*Problem statement*. The output should be all lines of the entries below in which the word "results" occurs.

*Material provided*.
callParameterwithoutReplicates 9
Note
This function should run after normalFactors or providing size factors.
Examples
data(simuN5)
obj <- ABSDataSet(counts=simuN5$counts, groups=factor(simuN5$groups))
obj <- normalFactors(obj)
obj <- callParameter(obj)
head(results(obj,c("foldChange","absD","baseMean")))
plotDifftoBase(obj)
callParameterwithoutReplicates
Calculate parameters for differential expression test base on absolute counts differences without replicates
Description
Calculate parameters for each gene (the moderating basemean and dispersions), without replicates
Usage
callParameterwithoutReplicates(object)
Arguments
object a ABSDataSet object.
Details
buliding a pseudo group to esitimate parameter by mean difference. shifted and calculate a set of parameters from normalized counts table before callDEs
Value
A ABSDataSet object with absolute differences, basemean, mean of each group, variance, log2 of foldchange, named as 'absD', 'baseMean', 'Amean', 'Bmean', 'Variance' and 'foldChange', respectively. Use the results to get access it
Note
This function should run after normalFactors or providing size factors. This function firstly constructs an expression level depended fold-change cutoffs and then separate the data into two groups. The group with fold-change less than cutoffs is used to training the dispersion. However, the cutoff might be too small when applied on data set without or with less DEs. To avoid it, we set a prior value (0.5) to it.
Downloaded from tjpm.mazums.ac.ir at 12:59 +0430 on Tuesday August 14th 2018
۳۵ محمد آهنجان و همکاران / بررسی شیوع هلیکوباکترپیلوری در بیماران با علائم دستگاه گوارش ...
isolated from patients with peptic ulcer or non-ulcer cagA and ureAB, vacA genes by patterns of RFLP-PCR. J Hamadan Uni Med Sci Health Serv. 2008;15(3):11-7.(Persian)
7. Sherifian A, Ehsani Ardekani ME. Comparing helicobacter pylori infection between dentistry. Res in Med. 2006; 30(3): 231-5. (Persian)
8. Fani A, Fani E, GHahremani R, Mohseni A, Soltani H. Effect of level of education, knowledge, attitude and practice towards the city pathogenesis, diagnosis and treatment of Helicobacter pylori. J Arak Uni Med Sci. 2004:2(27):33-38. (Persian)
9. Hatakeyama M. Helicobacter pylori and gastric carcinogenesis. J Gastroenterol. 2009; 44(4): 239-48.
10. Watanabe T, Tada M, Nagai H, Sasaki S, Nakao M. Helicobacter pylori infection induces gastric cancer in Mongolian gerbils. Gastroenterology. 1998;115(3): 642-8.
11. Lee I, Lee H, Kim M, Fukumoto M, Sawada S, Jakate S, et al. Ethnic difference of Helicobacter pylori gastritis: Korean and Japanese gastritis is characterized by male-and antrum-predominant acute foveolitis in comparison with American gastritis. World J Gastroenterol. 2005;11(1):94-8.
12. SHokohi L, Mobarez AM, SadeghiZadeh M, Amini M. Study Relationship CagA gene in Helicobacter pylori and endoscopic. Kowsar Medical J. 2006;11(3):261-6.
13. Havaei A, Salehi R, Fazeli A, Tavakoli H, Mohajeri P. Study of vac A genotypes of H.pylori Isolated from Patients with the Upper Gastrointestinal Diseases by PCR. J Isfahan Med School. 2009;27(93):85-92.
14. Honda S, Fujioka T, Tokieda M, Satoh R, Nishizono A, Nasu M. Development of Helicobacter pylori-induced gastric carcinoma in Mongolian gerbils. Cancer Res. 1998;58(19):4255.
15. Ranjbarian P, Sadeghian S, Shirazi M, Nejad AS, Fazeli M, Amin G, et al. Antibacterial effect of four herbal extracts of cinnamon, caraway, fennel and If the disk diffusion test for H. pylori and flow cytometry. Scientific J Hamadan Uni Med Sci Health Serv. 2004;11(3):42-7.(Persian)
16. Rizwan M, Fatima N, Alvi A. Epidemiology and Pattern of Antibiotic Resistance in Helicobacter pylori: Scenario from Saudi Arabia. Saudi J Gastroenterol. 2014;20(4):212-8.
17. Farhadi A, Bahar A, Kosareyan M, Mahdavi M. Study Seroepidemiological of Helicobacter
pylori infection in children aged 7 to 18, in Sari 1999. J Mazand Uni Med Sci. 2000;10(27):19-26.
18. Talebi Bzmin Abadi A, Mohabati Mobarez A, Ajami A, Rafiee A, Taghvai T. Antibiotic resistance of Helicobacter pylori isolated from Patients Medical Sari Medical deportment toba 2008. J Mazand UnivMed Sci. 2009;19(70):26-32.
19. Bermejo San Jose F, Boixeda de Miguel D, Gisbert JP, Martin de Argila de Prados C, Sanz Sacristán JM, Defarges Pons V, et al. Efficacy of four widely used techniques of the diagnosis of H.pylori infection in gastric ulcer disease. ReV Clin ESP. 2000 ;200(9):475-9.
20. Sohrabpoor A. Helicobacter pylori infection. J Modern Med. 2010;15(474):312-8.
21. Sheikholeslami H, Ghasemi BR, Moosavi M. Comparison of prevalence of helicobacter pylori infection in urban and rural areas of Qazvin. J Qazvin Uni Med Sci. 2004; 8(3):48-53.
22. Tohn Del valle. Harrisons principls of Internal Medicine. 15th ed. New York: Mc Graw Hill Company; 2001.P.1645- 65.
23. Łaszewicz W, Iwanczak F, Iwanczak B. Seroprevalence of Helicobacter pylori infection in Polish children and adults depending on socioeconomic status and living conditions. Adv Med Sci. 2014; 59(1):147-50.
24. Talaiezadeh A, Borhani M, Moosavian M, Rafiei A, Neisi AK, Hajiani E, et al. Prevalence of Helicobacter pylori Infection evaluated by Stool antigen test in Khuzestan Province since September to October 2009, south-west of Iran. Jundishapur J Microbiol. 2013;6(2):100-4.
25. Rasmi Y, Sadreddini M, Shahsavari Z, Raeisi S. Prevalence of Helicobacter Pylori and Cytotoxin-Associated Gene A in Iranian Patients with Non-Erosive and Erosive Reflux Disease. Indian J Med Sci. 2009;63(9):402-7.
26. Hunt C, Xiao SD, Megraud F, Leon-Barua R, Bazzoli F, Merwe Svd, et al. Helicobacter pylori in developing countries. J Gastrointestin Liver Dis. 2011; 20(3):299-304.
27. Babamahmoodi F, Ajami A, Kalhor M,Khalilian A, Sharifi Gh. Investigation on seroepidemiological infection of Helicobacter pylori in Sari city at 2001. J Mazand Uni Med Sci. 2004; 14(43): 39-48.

*Solution for this exercise*.
head(results(obj,c("foldChange","absD","baseMean")))
A ABSDataSet object with absolute differences, basemean, mean of each group, variance, log2 of foldchange, named as 'absD', 'baseMean', 'Amean', 'Bmean', 'Variance' and 'foldChange', respectively. Use the results to get access it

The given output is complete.